== About this exercise ==
Count the lines below that contain the word "sind", and state only that number.

== Collected data ==
# # #

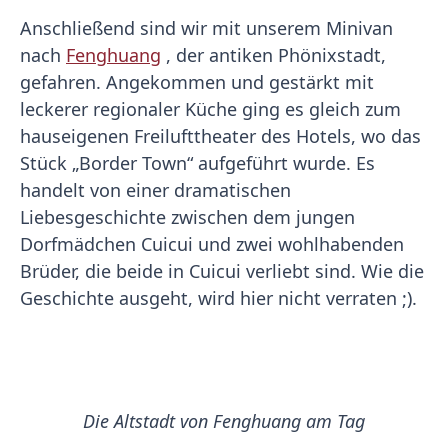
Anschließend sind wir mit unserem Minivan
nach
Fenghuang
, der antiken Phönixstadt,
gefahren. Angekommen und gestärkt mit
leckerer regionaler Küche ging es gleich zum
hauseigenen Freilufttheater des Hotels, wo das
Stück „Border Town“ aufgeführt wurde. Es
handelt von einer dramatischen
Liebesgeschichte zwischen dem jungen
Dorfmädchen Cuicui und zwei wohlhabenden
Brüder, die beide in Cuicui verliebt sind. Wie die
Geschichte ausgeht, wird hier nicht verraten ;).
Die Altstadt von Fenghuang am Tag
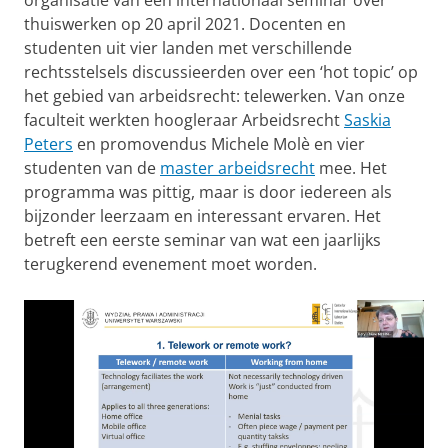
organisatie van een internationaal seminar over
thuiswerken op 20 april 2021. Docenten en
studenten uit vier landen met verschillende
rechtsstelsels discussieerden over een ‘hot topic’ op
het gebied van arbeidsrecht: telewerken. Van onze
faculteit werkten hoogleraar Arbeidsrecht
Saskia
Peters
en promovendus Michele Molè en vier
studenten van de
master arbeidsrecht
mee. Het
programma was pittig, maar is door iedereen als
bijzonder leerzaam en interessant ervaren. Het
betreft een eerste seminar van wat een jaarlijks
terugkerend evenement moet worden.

# # #

== Solution to this problem ==
2